Gibt es so etwas wie Wurzeln?

Autorin der Redaktion bekannt, Juli 2009

Jahrelang war ich hin und her gerissen zwischen Neugierde und Furcht, ob ich doch die Heimat meiner Vorfahren aufsuchen sollte. In all den Jahren fühlte ich eine tiefe Sehnsucht, verwoben mit einer großen Sprachlosigkeit, die meine Eltern, beide Großmütter und auch andere Familienmitglieder ausstrahlten. Nein, zu Hause waren sie nicht, dort wo wir nun all die Jahrzehnte wohnten. Und auch ich vermisste etwas, auch hatte ich keine Idee was das war.

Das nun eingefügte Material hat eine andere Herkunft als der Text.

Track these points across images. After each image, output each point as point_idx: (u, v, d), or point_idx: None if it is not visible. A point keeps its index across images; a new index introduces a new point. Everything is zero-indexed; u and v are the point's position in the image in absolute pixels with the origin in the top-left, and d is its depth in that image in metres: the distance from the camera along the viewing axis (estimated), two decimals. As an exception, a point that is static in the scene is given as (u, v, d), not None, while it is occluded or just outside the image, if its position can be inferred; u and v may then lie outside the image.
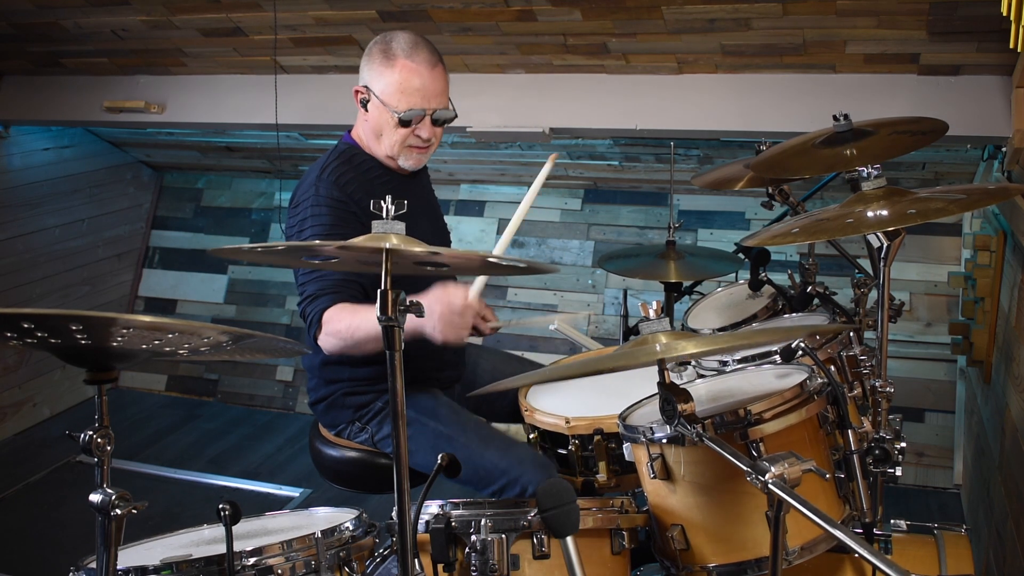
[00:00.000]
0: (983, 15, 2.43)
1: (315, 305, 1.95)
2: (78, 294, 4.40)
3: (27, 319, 1.14)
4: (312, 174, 2.10)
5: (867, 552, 1.20)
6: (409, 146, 2.10)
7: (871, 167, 1.62)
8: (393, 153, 2.11)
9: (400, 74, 2.03)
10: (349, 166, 2.11)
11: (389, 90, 2.04)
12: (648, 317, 1.46)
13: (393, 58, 2.03)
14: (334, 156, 2.14)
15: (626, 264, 2.56)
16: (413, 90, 2.03)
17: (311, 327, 1.97)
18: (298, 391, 4.37)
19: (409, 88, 2.03)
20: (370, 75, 2.07)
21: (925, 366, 3.56)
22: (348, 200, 2.04)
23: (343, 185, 2.06)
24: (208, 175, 4.78)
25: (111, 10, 3.22)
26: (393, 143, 2.09)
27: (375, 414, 2.15)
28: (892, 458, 1.64)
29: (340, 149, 2.16)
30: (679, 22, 2.75)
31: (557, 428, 1.97)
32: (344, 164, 2.11)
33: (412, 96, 2.03)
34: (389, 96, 2.04)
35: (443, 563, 1.61)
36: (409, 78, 2.03)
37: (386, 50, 2.05)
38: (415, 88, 2.03)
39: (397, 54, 2.03)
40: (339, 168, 2.09)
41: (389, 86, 2.04)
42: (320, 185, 2.05)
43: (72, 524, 3.27)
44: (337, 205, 2.03)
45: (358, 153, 2.15)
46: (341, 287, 1.95)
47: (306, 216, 2.04)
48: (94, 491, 1.27)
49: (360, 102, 2.11)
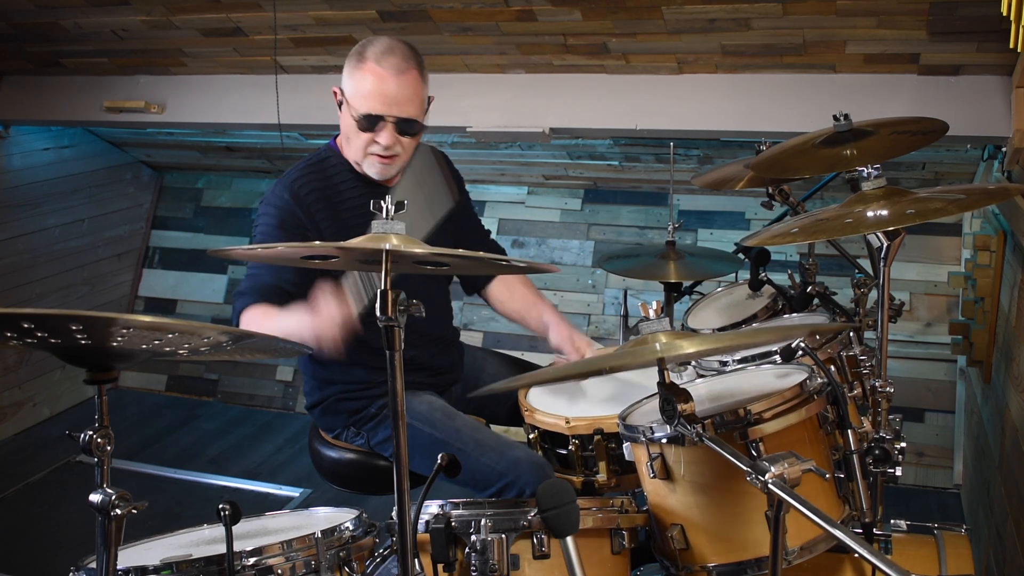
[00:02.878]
0: (983, 15, 2.43)
1: (239, 302, 1.99)
2: (78, 294, 4.40)
3: (27, 319, 1.14)
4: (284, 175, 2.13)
5: (867, 552, 1.20)
6: (371, 153, 2.05)
7: (871, 167, 1.62)
8: (357, 159, 2.09)
9: (365, 77, 2.00)
10: (316, 174, 2.11)
11: (353, 92, 2.02)
12: (648, 317, 1.46)
13: (363, 61, 2.01)
14: (306, 161, 2.15)
15: (626, 264, 2.56)
16: (373, 94, 1.99)
17: (232, 320, 2.00)
18: (298, 391, 4.37)
19: (370, 92, 1.99)
20: (344, 77, 2.06)
21: (925, 366, 3.56)
22: (299, 204, 2.05)
23: (297, 189, 2.07)
24: (208, 175, 4.78)
25: (111, 10, 3.22)
26: (356, 148, 2.07)
27: (369, 419, 2.15)
28: (892, 458, 1.64)
29: (318, 154, 2.18)
30: (679, 22, 2.75)
31: (557, 428, 1.97)
32: (312, 170, 2.11)
33: (371, 100, 1.99)
34: (352, 98, 2.02)
35: (443, 563, 1.61)
36: (372, 81, 1.99)
37: (360, 53, 2.03)
38: (375, 92, 1.99)
39: (368, 58, 2.01)
40: (305, 175, 2.10)
41: (355, 89, 2.02)
42: (278, 187, 2.08)
43: (72, 524, 3.27)
44: (284, 207, 2.05)
45: (332, 157, 2.15)
46: (268, 293, 1.97)
47: (259, 214, 2.08)
48: (94, 491, 1.27)
49: (338, 103, 2.11)
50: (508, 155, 3.87)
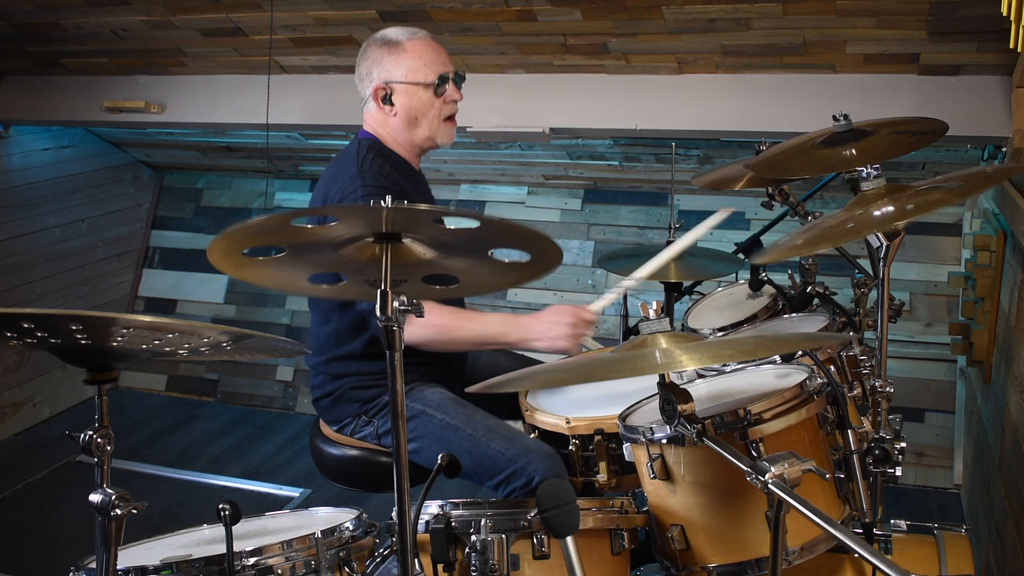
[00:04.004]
0: (983, 15, 2.43)
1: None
2: (78, 294, 4.40)
3: (27, 319, 1.14)
4: (348, 169, 2.11)
5: (867, 552, 1.20)
6: (446, 119, 2.19)
7: (871, 167, 1.62)
8: (432, 131, 2.19)
9: (415, 51, 2.14)
10: (383, 158, 2.16)
11: (412, 69, 2.13)
12: (648, 317, 1.46)
13: (398, 44, 2.13)
14: (365, 150, 2.16)
15: (626, 264, 2.56)
16: (432, 59, 2.15)
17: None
18: (298, 391, 4.37)
19: (429, 58, 2.15)
20: (383, 69, 2.14)
21: (925, 366, 3.56)
22: (393, 188, 2.07)
23: (386, 174, 2.12)
24: (208, 175, 4.78)
25: (111, 10, 3.22)
26: (431, 120, 2.17)
27: (382, 408, 2.16)
28: (892, 458, 1.64)
29: (367, 144, 2.18)
30: (679, 22, 2.75)
31: (557, 428, 1.96)
32: (379, 156, 2.16)
33: (435, 64, 2.16)
34: (415, 73, 2.13)
35: (443, 563, 1.61)
36: (424, 50, 2.15)
37: (388, 42, 2.14)
38: (433, 56, 2.15)
39: (400, 40, 2.14)
40: (376, 160, 2.14)
41: (411, 66, 2.13)
42: (365, 176, 2.08)
43: (72, 524, 3.26)
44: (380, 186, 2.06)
45: (383, 148, 2.20)
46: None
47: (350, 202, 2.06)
48: (94, 491, 1.27)
49: (382, 100, 2.15)
50: (508, 155, 3.87)
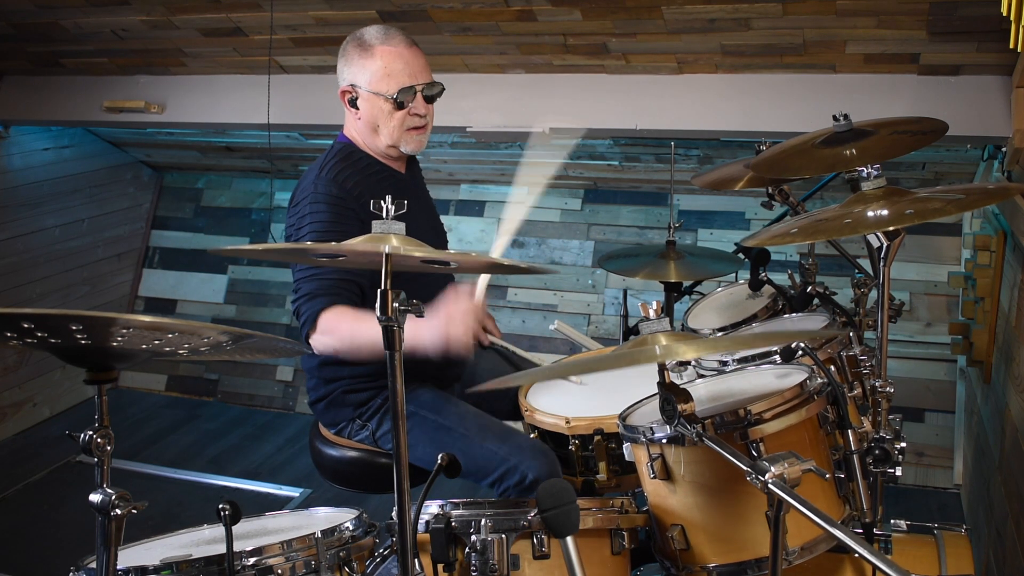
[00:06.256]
0: (983, 15, 2.43)
1: (312, 304, 1.94)
2: (78, 294, 4.40)
3: (27, 319, 1.14)
4: (311, 173, 2.12)
5: (867, 552, 1.20)
6: (408, 129, 2.12)
7: (871, 167, 1.62)
8: (394, 140, 2.13)
9: (382, 59, 2.07)
10: (348, 163, 2.13)
11: (376, 78, 2.07)
12: (648, 317, 1.46)
13: (370, 48, 2.08)
14: (332, 154, 2.15)
15: (626, 264, 2.56)
16: (399, 71, 2.07)
17: (304, 325, 1.96)
18: (298, 391, 4.37)
19: (395, 70, 2.07)
20: (352, 71, 2.10)
21: (925, 366, 3.56)
22: (347, 197, 2.05)
23: (342, 182, 2.07)
24: (208, 175, 4.78)
25: (111, 10, 3.22)
26: (392, 130, 2.11)
27: (375, 411, 2.15)
28: (892, 458, 1.64)
29: (337, 148, 2.18)
30: (679, 22, 2.75)
31: (557, 428, 1.97)
32: (343, 162, 2.12)
33: (400, 76, 2.07)
34: (377, 83, 2.07)
35: (443, 563, 1.61)
36: (393, 59, 2.07)
37: (361, 43, 2.09)
38: (400, 68, 2.07)
39: (373, 43, 2.08)
40: (338, 166, 2.11)
41: (375, 74, 2.07)
42: (319, 183, 2.07)
43: (72, 524, 3.27)
44: (335, 202, 2.04)
45: (355, 151, 2.17)
46: (339, 288, 1.96)
47: (305, 213, 2.05)
48: (94, 491, 1.27)
49: (348, 102, 2.13)
50: (508, 155, 3.87)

So ließ ich mich auf eine Reise in das Ungewisse ein: Königsberg, Tilsit, Rauschen, Karkeln, die Kurische Nehrung und Umgebung zu besuchen. Fremderweise erfasste mich dort ein Gefühl des Erkennens, auch war ich noch nie hier gewesen. Ich sah dieselben Häuser, ging durch dieselben Strassen, badete in der Ostsee, suchte am Strand nach kleinen Bernsteinstücken, fuhr durch wunderbare Alleen und ließ mir den Wind auf den großen Dünen der Kurischen Nehrung um die Nase wehen. Voll Traurigkeit sah ich die Kirchen, zweckentfremdet, ihrer Ausstrahlung beraubt. Und doch, jedes noch erhaltene Gebäude gibt auch wieder Hoffnung auf Besinnung. Heimat, das ist da, wo unsere Seele ihre Ruhe findet. Vielleicht sitzt es doch verankert in unseren Genen, nennen wir es auch Herz. Zaghaft, kaum sichtbar, fühle ich nun auch bei mir eine kleine Wurzel: ich war endlich zu Hause!